C’est une habitude instituée depuis l’élection présidentielle française de 1974. Le principe du débat présidentiel s’inspirait de celui ayant opposé John Kennedy à Richard Nixon en 1960. Celui entre les candidats Valéry Giscard d’Estaing et François Mitterrand connut un grand succès d’audience et fut déterminant dans le choix de certains électeurs. Celui d’hier soir entre Emmanuel Macron et Marine Le Pen a été suivi par plusieurs millions de téléspectateurs et a permis d’éclairer les Français sur la personnalité des deux adversaires et la consistance de leur programme, mais à défaut de faire basculer l’élection de dimanche, il a fait légèrement bouger le curseur en faveur de l’un ou de l’autre.
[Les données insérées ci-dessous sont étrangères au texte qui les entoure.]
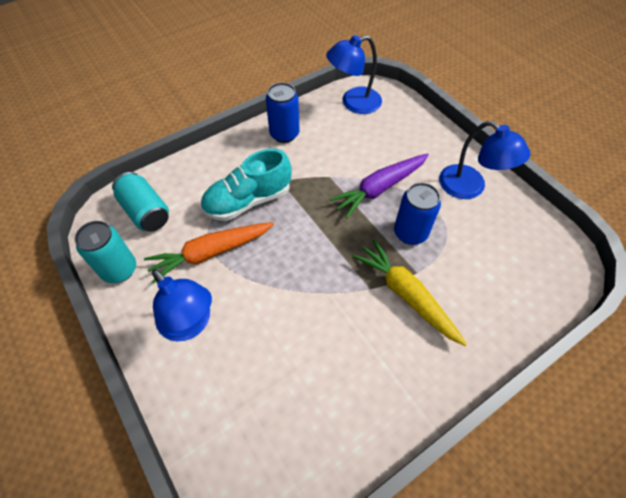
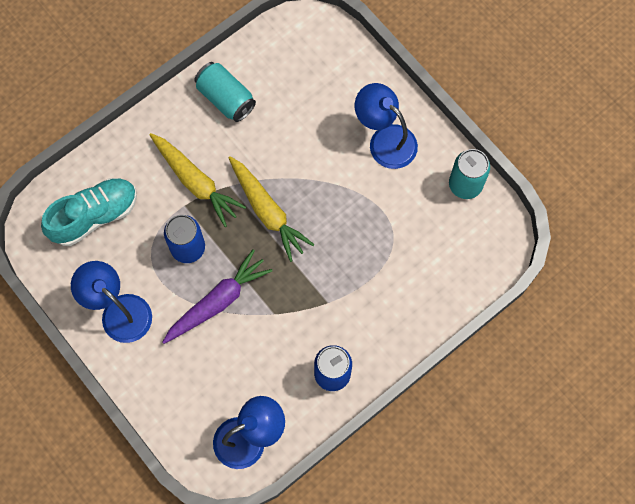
camera: 175 degrees right, 15 degrees up
turquoise can [112,172,169,232] -> turquoise can moved to [194,62,256,122]
orange carrot [144,222,274,283] -> none
turquoise shoe [201,149,292,221] -> turquoise shoe moved to [41,178,137,246]
none -> yellow carrot [228,156,315,262]

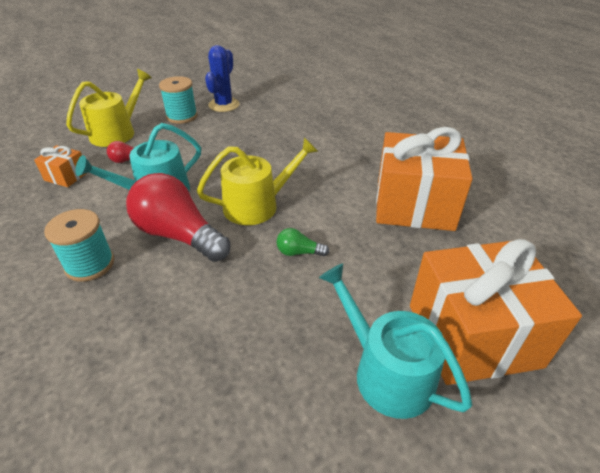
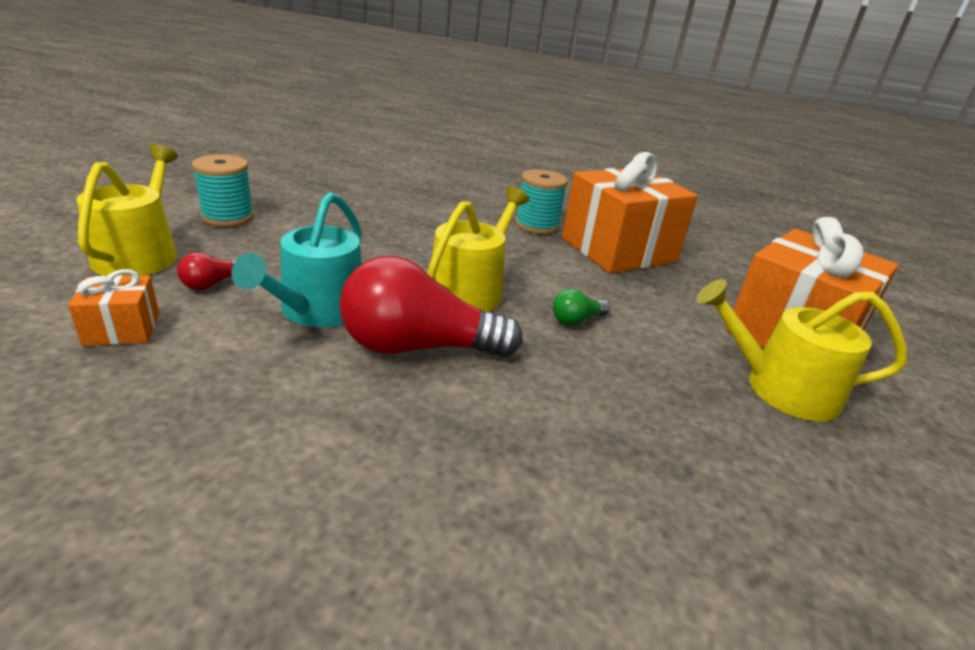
camera: 40 degrees left, 10 degrees down
turquoise spool [44,209,114,282] -> turquoise spool moved to [515,169,568,234]
blue cactus [205,45,240,112] -> none
turquoise watering can [319,263,472,419] -> yellow watering can [696,279,907,421]

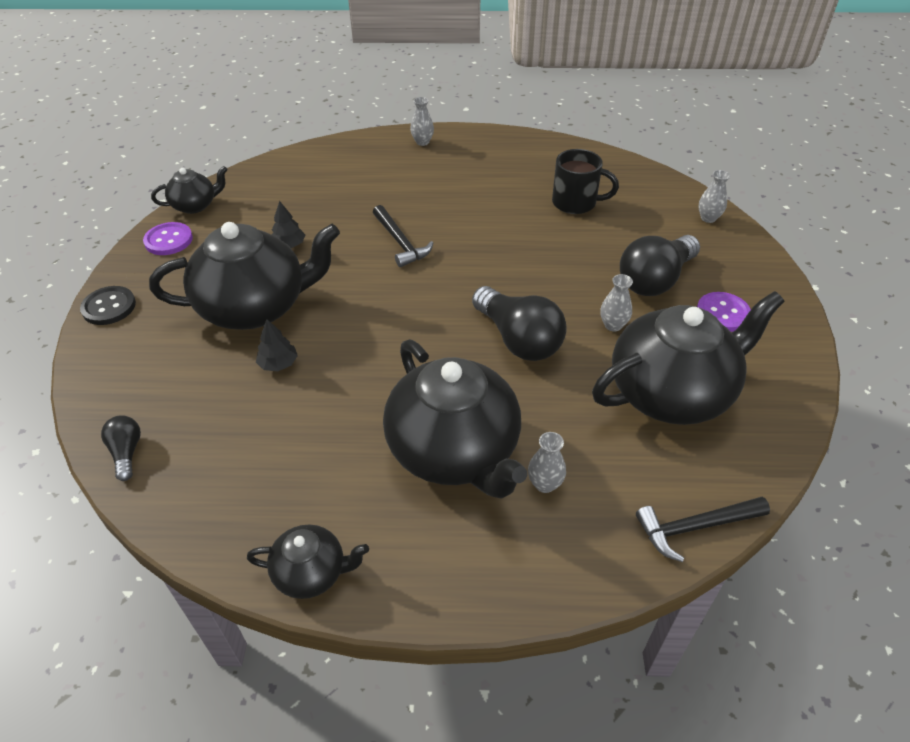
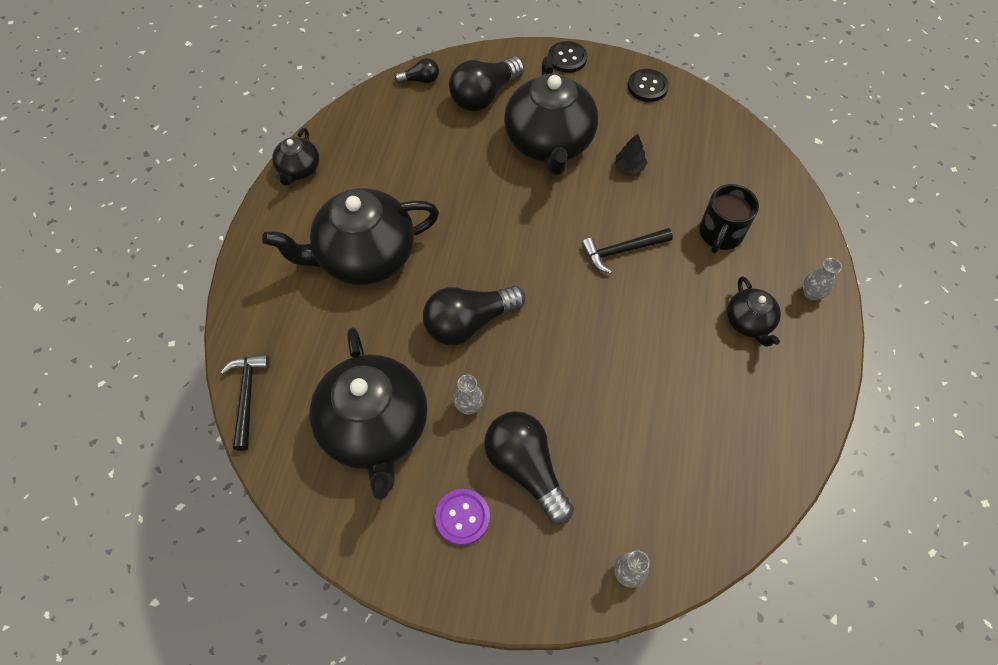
camera: 100 degrees right, 15 degrees up
purple button [143,222,193,255] -> black button [628,69,669,102]
black teapot [151,166,228,214] -> black teapot moved to [727,276,781,347]
black tree [256,319,298,371] -> none
grey vase [528,432,566,493] -> none
black mug [552,149,619,214] -> black mug moved to [699,184,759,254]
none -> black light bulb [449,56,524,111]

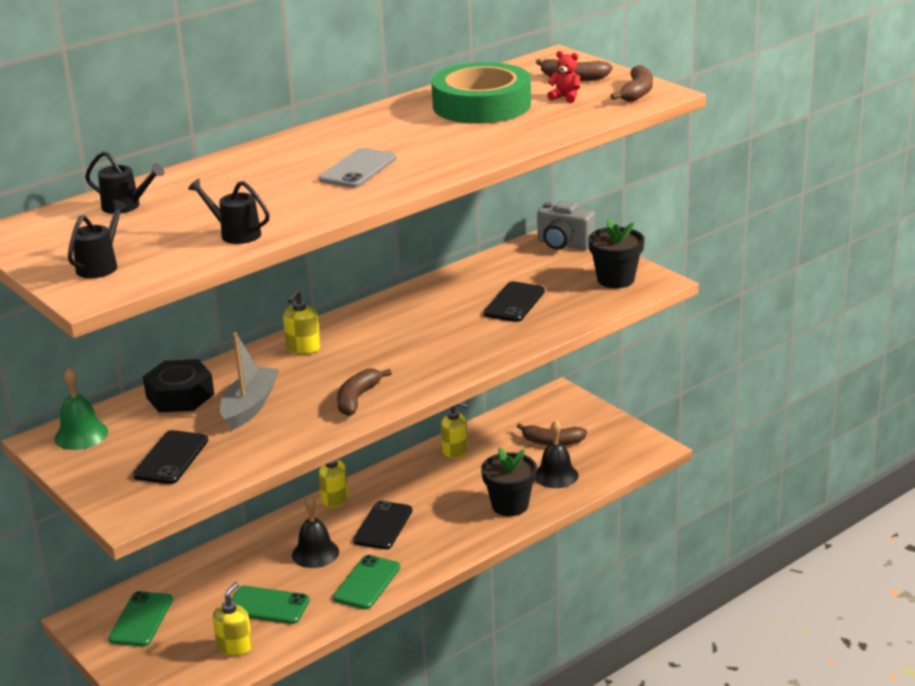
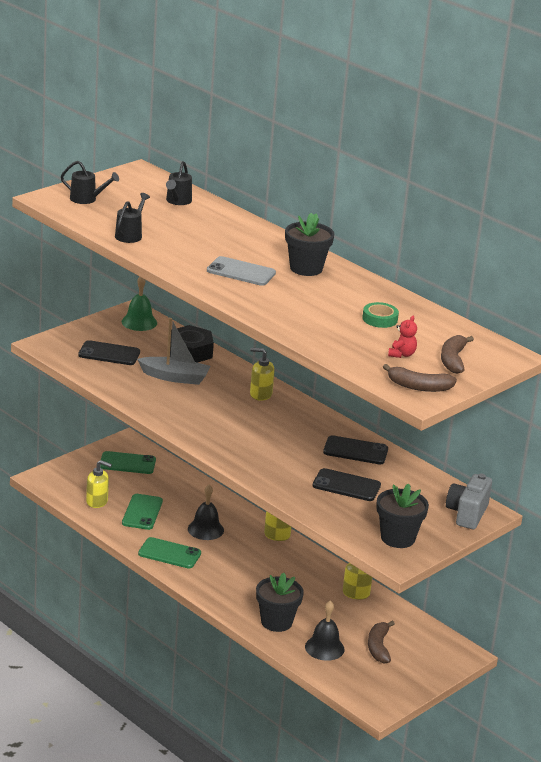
camera: 80 degrees right, 0 degrees up
brown banana [337,368,392,416] -> none
black phone [353,500,412,549] -> black phone moved to [323,435,388,465]
green tape [431,62,531,124] -> green tape [362,302,399,328], size x0.42
none -> black flower pot [285,213,334,276]

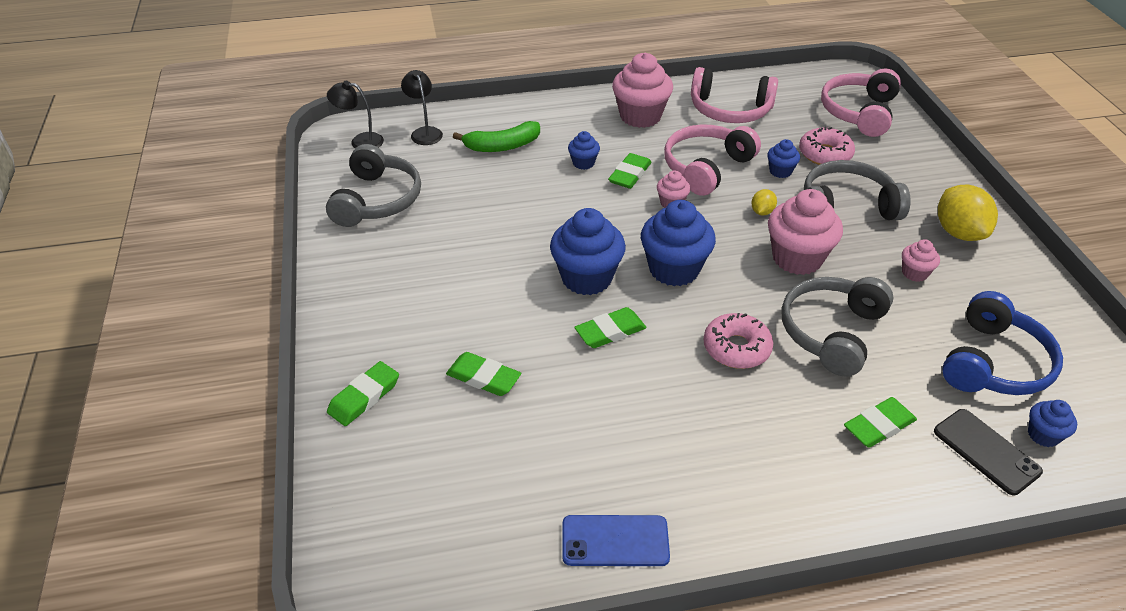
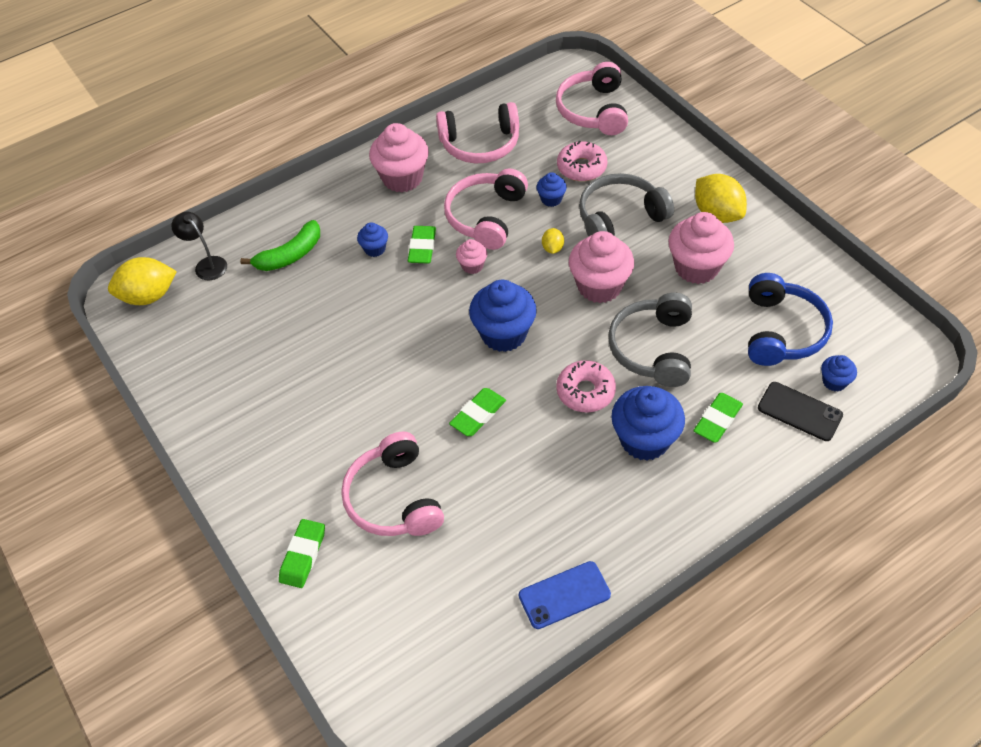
camera: 20 degrees left, 10 degrees up
grey headphones [326,144,421,227] -> none
black lamp [327,81,384,148] -> yellow lemon [108,257,177,305]
green eraser [446,352,521,396] -> pink headphones [341,431,444,536]
blue cupcake [550,208,626,295] -> blue cupcake moved to [611,386,685,461]
pink cupcake [902,239,940,282] -> pink cupcake [668,212,734,284], size x2.00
Le débat de l’entre deux tours, une institution
Lorsque les sondages sont très serrés, les petites phrases ou les attitudes des candidats revêtent une certaine importance. Quand Valéry Giscard d’Estaing réplique à François Mitterrand : « vous n’avez pas le monopole du cœur », il obtient un certain avantage et remporte l’élection présidentielle. Son adversaire prend sa revanche en 1981, avec sa phrase cinglante : « vous me traitez d’homme du passé, vous vous êtes un homme du passif ». C’est ainsi que le premier président socialiste fut élu. En 1988, la scène où Jacques Chirac lançait à François Mitterrand : « nous sommes deux candidats, vous n’êtes pas le président de la République et je ne suis pas votre Premier ministre », cela lui a valu la remarque ironique : « vous avez tout à fait raison, monsieur le Premier ministre ». En 2012, l’anaphore de François Hollande : « moi, président » a marqué les esprits et a définitivement déstabilisé Nicolas Sarkozy. En 2017, Emmanuel Macron a totalement décrédibilisé une Marine Lepen qui ne s’était pas bien préparée. Les électeurs français ont suivi le débat d’hier avec intérêt, mais il n’a pas été décisif. Il a conforté l’opinion des partisans de chacun des deux candidats, mais il n’a que faiblement influé sur la décision des abstentionnistes du premier tour.